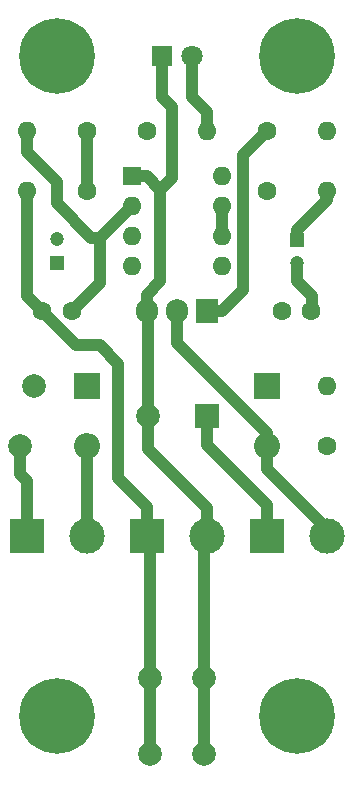
<source format=gtl>
%TF.GenerationSoftware,KiCad,Pcbnew,(5.1.9)-1*%
%TF.CreationDate,2021-08-06T17:42:55+02:00*%
%TF.ProjectId,Solenoid pulser,536f6c65-6e6f-4696-9420-70756c736572,V1.0*%
%TF.SameCoordinates,Original*%
%TF.FileFunction,Copper,L1,Top*%
%TF.FilePolarity,Positive*%
%FSLAX46Y46*%
G04 Gerber Fmt 4.6, Leading zero omitted, Abs format (unit mm)*
G04 Created by KiCad (PCBNEW (5.1.9)-1) date 2021-08-06 17:42:55*
%MOMM*%
%LPD*%
G01*
G04 APERTURE LIST*
%TA.AperFunction,ComponentPad*%
%ADD10O,1.600000X1.600000*%
%TD*%
%TA.AperFunction,ComponentPad*%
%ADD11C,1.600000*%
%TD*%
%TA.AperFunction,ComponentPad*%
%ADD12O,2.200000X2.200000*%
%TD*%
%TA.AperFunction,ComponentPad*%
%ADD13R,2.200000X2.200000*%
%TD*%
%TA.AperFunction,ComponentPad*%
%ADD14O,1.905000X2.000000*%
%TD*%
%TA.AperFunction,ComponentPad*%
%ADD15R,1.905000X2.000000*%
%TD*%
%TA.AperFunction,ComponentPad*%
%ADD16C,0.800000*%
%TD*%
%TA.AperFunction,ComponentPad*%
%ADD17C,6.400000*%
%TD*%
%TA.AperFunction,ComponentPad*%
%ADD18C,2.010000*%
%TD*%
%TA.AperFunction,ComponentPad*%
%ADD19C,3.000000*%
%TD*%
%TA.AperFunction,ComponentPad*%
%ADD20R,3.000000X3.000000*%
%TD*%
%TA.AperFunction,ComponentPad*%
%ADD21R,1.600000X1.600000*%
%TD*%
%TA.AperFunction,ComponentPad*%
%ADD22C,2.000000*%
%TD*%
%TA.AperFunction,ComponentPad*%
%ADD23C,1.800000*%
%TD*%
%TA.AperFunction,ComponentPad*%
%ADD24R,1.800000X1.800000*%
%TD*%
%TA.AperFunction,ComponentPad*%
%ADD25R,2.000000X2.000000*%
%TD*%
%TA.AperFunction,ComponentPad*%
%ADD26C,1.200000*%
%TD*%
%TA.AperFunction,ComponentPad*%
%ADD27R,1.200000X1.200000*%
%TD*%
%TA.AperFunction,Conductor*%
%ADD28C,1.000000*%
%TD*%
G04 APERTURE END LIST*
D10*
X121920000Y-54610000D03*
D11*
X116840000Y-54610000D03*
D10*
X121920000Y-59690000D03*
D11*
X116840000Y-59690000D03*
D10*
X96520000Y-54610000D03*
D11*
X101600000Y-54610000D03*
D10*
X96520000Y-59690000D03*
D11*
X101600000Y-59690000D03*
D10*
X111760000Y-54610000D03*
D11*
X106680000Y-54610000D03*
D10*
X121920000Y-76200000D03*
D11*
X121920000Y-81280000D03*
D12*
X116840000Y-81280000D03*
D13*
X116840000Y-76200000D03*
D12*
X101600000Y-81280000D03*
D13*
X101600000Y-76200000D03*
D14*
X106680000Y-69850000D03*
X109220000Y-69850000D03*
D15*
X111760000Y-69850000D03*
D16*
X117682944Y-46562944D03*
X116980000Y-48260000D03*
X117682944Y-49957056D03*
X119380000Y-50660000D03*
X121077056Y-49957056D03*
X121780000Y-48260000D03*
X121077056Y-46562944D03*
X119380000Y-45860000D03*
D17*
X119380000Y-48260000D03*
D16*
X97362944Y-46562944D03*
X96660000Y-48260000D03*
X97362944Y-49957056D03*
X99060000Y-50660000D03*
X100757056Y-49957056D03*
X101460000Y-48260000D03*
X100757056Y-46562944D03*
X99060000Y-45860000D03*
D17*
X99060000Y-48260000D03*
D16*
X117682944Y-102442944D03*
X116980000Y-104140000D03*
X117682944Y-105837056D03*
X119380000Y-106540000D03*
X121077056Y-105837056D03*
X121780000Y-104140000D03*
X121077056Y-102442944D03*
X119380000Y-101740000D03*
D17*
X119380000Y-104140000D03*
D16*
X97362944Y-102442944D03*
X96660000Y-104140000D03*
X97362944Y-105837056D03*
X99060000Y-106540000D03*
X100757056Y-105837056D03*
X101460000Y-104140000D03*
X100757056Y-102442944D03*
X99060000Y-101740000D03*
D17*
X99060000Y-104140000D03*
D18*
X95955000Y-81300000D03*
X97155000Y-76200000D03*
D19*
X121920000Y-88900000D03*
D20*
X116840000Y-88900000D03*
D19*
X111760000Y-88900000D03*
D20*
X106680000Y-88900000D03*
D19*
X101600000Y-88900000D03*
D20*
X96520000Y-88900000D03*
D10*
X113030000Y-58420000D03*
X105410000Y-66040000D03*
X113030000Y-60960000D03*
X105410000Y-63500000D03*
X113030000Y-63500000D03*
X105410000Y-60960000D03*
X113030000Y-66040000D03*
D21*
X105410000Y-58420000D03*
D22*
X111470000Y-107390000D03*
X106970000Y-107390000D03*
X111470000Y-100890000D03*
X106970000Y-100890000D03*
D23*
X110490000Y-48260000D03*
D24*
X107950000Y-48260000D03*
D22*
X106760000Y-78740000D03*
D25*
X111760000Y-78740000D03*
D26*
X119380000Y-65797401D03*
D27*
X119380000Y-63797401D03*
D26*
X99060000Y-63742600D03*
D27*
X99060000Y-65742600D03*
D11*
X120610000Y-69850000D03*
X118110000Y-69850000D03*
X97830000Y-69850000D03*
X100330000Y-69850000D03*
D28*
X106970000Y-107390000D02*
X106970000Y-100890000D01*
X106970000Y-89190000D02*
X106680000Y-88900000D01*
X106970000Y-100890000D02*
X106970000Y-89190000D01*
X96520000Y-68540000D02*
X97830000Y-69850000D01*
X96520000Y-59690000D02*
X96520000Y-68540000D01*
X100671999Y-72691999D02*
X97830000Y-69850000D01*
X102663999Y-72691999D02*
X100671999Y-72691999D01*
X104267000Y-84010500D02*
X104267000Y-74295000D01*
X106680000Y-86423500D02*
X104267000Y-84010500D01*
X104267000Y-74295000D02*
X102663999Y-72691999D01*
X106680000Y-88900000D02*
X106680000Y-86423500D01*
X102743000Y-63627000D02*
X105410000Y-60960000D01*
X102743000Y-67437000D02*
X102743000Y-63627000D01*
X100330000Y-69850000D02*
X102743000Y-67437000D01*
X99060000Y-60706000D02*
X101981000Y-63627000D01*
X99060000Y-58928000D02*
X99060000Y-60706000D01*
X101981000Y-63627000D02*
X102743000Y-63627000D01*
X96520000Y-56388000D02*
X99060000Y-58928000D01*
X96520000Y-54610000D02*
X96520000Y-56388000D01*
X111470000Y-107390000D02*
X111470000Y-100890000D01*
X111470000Y-89190000D02*
X111760000Y-88900000D01*
X111470000Y-100890000D02*
X111470000Y-89190000D01*
X101600000Y-88900000D02*
X101600000Y-81280000D01*
X106760000Y-69930000D02*
X106680000Y-69850000D01*
X106760000Y-78740000D02*
X106760000Y-69930000D01*
X120650000Y-69810000D02*
X120610000Y-69850000D01*
X120650000Y-68580000D02*
X120650000Y-69810000D01*
X119380000Y-67310000D02*
X120650000Y-68580000D01*
X119380000Y-65797401D02*
X119380000Y-67310000D01*
X106760000Y-81487000D02*
X106760000Y-78740000D01*
X111760000Y-86487000D02*
X106760000Y-81487000D01*
X111760000Y-88900000D02*
X111760000Y-86487000D01*
X106680000Y-69850000D02*
X106680000Y-68453000D01*
X106680000Y-68453000D02*
X107823000Y-67310000D01*
X107823000Y-67310000D02*
X107823000Y-59563000D01*
X106680000Y-58420000D02*
X105410000Y-58420000D01*
X107823000Y-59563000D02*
X106680000Y-58420000D01*
X107950000Y-48260000D02*
X107950000Y-51689000D01*
X107950000Y-51689000D02*
X108839000Y-52578000D01*
X108839000Y-58547000D02*
X107823000Y-59563000D01*
X108839000Y-52578000D02*
X108839000Y-58547000D01*
X101600000Y-54610000D02*
X101600000Y-59690000D01*
X119380000Y-62992000D02*
X119380000Y-63797401D01*
X121920000Y-60452000D02*
X119380000Y-62992000D01*
X121920000Y-59690000D02*
X121920000Y-60452000D01*
X113030000Y-60960000D02*
X113030000Y-63500000D01*
X111760000Y-78740000D02*
X111760000Y-81153000D01*
X111760000Y-81153000D02*
X116840000Y-86233000D01*
X116840000Y-86233000D02*
X116840000Y-88900000D01*
X95955000Y-83636000D02*
X95955000Y-81300000D01*
X96520000Y-84201000D02*
X95955000Y-83636000D01*
X96520000Y-88900000D02*
X96520000Y-84201000D01*
X116840000Y-83185000D02*
X116840000Y-81280000D01*
X121920000Y-88265000D02*
X116840000Y-83185000D01*
X121920000Y-88900000D02*
X121920000Y-88265000D01*
X109220000Y-69850000D02*
X109220000Y-72517000D01*
X109220000Y-72517000D02*
X116840000Y-80137000D01*
X116840000Y-80137000D02*
X116840000Y-81280000D01*
X110490000Y-51689000D02*
X110490000Y-48260000D01*
X111760000Y-52959000D02*
X110490000Y-51689000D01*
X111760000Y-54610000D02*
X111760000Y-52959000D01*
X114808000Y-56642000D02*
X116840000Y-54610000D01*
X114808000Y-68072000D02*
X114808000Y-56642000D01*
X113030000Y-69850000D02*
X114808000Y-68072000D01*
X111760000Y-69850000D02*
X113030000Y-69850000D01*
M02*

</source>
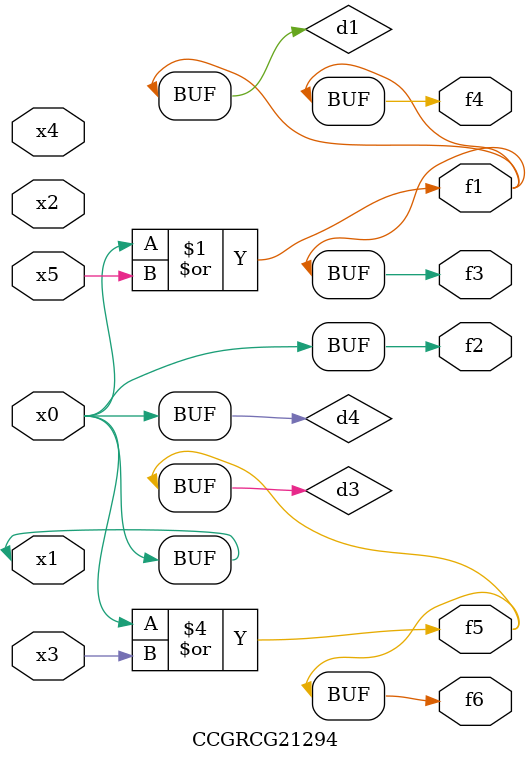
<source format=v>
module CCGRCG21294(
	input x0, x1, x2, x3, x4, x5,
	output f1, f2, f3, f4, f5, f6
);

	wire d1, d2, d3, d4;

	or (d1, x0, x5);
	xnor (d2, x1, x4);
	or (d3, x0, x3);
	buf (d4, x0, x1);
	assign f1 = d1;
	assign f2 = d4;
	assign f3 = d1;
	assign f4 = d1;
	assign f5 = d3;
	assign f6 = d3;
endmodule

</source>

----------------

● What is expected:
After locating the line holding "X120650000Y-68580000D01*" above, output exactly that line and every line after it through the line holding "X106680000Y-68453000D01*". Include nothing else.

● Exercise solution:
X120650000Y-68580000D01*
X119380000Y-65797401D02*
X119380000Y-67310000D01*
X106760000Y-81487000D02*
X106760000Y-78740000D01*
X111760000Y-86487000D02*
X106760000Y-81487000D01*
X111760000Y-88900000D02*
X111760000Y-86487000D01*
X106680000Y-69850000D02*
X106680000Y-68453000D01*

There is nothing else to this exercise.